START RECORDED DATA
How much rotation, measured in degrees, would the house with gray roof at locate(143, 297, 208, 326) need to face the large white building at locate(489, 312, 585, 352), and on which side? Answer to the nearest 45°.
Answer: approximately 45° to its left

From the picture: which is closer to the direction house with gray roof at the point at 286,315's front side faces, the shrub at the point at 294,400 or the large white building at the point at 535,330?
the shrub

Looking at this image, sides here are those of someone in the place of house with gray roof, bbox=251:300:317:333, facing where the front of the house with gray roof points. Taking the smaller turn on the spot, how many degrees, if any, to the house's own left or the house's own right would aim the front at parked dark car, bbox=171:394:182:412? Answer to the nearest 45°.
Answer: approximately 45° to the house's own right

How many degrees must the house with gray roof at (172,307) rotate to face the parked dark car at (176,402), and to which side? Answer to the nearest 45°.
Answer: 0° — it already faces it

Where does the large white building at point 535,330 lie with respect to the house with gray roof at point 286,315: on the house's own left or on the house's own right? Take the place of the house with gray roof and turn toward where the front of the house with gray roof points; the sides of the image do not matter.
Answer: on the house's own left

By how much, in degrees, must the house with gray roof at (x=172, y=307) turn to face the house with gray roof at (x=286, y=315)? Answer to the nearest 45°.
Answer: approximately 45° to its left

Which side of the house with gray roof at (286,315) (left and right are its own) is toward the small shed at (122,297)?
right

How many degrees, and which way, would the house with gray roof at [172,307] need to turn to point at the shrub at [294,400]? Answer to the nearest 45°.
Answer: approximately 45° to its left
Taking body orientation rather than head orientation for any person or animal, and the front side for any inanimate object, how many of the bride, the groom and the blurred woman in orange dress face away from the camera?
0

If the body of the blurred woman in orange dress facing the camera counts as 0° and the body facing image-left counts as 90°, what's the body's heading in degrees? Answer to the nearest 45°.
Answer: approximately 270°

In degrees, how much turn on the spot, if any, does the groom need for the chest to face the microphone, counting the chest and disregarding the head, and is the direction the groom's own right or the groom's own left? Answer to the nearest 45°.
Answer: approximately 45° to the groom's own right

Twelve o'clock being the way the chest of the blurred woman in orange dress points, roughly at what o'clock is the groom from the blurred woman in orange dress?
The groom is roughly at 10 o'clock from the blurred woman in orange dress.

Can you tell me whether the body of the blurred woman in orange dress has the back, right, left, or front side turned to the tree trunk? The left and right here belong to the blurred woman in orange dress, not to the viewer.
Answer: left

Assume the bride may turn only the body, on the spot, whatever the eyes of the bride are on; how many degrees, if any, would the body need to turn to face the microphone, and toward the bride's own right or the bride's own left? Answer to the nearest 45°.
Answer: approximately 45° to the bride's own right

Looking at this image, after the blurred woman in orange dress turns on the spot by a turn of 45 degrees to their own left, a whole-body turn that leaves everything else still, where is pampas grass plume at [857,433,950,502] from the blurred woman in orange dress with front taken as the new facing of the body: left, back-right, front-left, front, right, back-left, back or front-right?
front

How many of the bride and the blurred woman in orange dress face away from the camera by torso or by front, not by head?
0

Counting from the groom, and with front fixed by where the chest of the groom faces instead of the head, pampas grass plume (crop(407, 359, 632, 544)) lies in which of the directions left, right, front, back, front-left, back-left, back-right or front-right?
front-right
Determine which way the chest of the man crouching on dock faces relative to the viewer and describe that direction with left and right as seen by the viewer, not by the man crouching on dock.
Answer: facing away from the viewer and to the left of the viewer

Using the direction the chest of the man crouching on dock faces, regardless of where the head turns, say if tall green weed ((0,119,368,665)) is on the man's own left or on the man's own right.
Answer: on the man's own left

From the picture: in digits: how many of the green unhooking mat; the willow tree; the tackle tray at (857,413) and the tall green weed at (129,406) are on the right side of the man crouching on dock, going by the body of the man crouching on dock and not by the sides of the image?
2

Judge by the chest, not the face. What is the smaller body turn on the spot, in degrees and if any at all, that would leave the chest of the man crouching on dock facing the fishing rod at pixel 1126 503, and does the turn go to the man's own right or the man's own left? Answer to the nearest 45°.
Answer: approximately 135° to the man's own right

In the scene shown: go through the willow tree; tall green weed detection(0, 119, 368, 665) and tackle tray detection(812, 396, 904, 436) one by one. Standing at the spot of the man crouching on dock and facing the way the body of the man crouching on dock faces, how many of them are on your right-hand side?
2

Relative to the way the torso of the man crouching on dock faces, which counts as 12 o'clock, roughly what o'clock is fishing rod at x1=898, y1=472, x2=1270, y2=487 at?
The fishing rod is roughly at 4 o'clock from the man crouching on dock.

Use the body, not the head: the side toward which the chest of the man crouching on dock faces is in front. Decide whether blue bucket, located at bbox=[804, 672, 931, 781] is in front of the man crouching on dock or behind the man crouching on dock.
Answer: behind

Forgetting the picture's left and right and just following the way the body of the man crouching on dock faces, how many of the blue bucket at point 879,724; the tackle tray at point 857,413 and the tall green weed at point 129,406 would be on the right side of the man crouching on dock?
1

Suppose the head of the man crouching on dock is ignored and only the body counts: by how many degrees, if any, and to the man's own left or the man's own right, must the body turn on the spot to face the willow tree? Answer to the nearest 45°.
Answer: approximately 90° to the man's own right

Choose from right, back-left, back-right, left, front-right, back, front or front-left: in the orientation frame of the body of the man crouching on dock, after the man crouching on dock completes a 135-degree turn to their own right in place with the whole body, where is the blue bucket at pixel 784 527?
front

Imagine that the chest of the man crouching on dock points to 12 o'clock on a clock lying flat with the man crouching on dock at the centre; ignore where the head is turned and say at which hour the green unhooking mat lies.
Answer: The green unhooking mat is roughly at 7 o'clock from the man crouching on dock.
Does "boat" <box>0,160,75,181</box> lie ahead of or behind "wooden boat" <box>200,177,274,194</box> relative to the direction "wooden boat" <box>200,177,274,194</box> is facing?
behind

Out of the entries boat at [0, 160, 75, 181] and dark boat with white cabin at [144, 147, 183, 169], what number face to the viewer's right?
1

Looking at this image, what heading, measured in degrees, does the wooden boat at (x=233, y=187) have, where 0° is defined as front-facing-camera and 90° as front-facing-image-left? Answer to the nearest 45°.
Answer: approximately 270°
END RECORDED DATA
** WHAT TO DO **
Print everything from the line containing "Where does the" down to the line containing "Answer: on the house's own left", both of those lines included, exactly as they appear in the material.

** EXERCISE SOLUTION **
Where does the large white building at point 535,330 lie with respect to the house with gray roof at point 286,315: on the house's own left or on the house's own right? Take the place of the house with gray roof and turn toward where the front of the house with gray roof points; the sides of the image do not matter.
Answer: on the house's own left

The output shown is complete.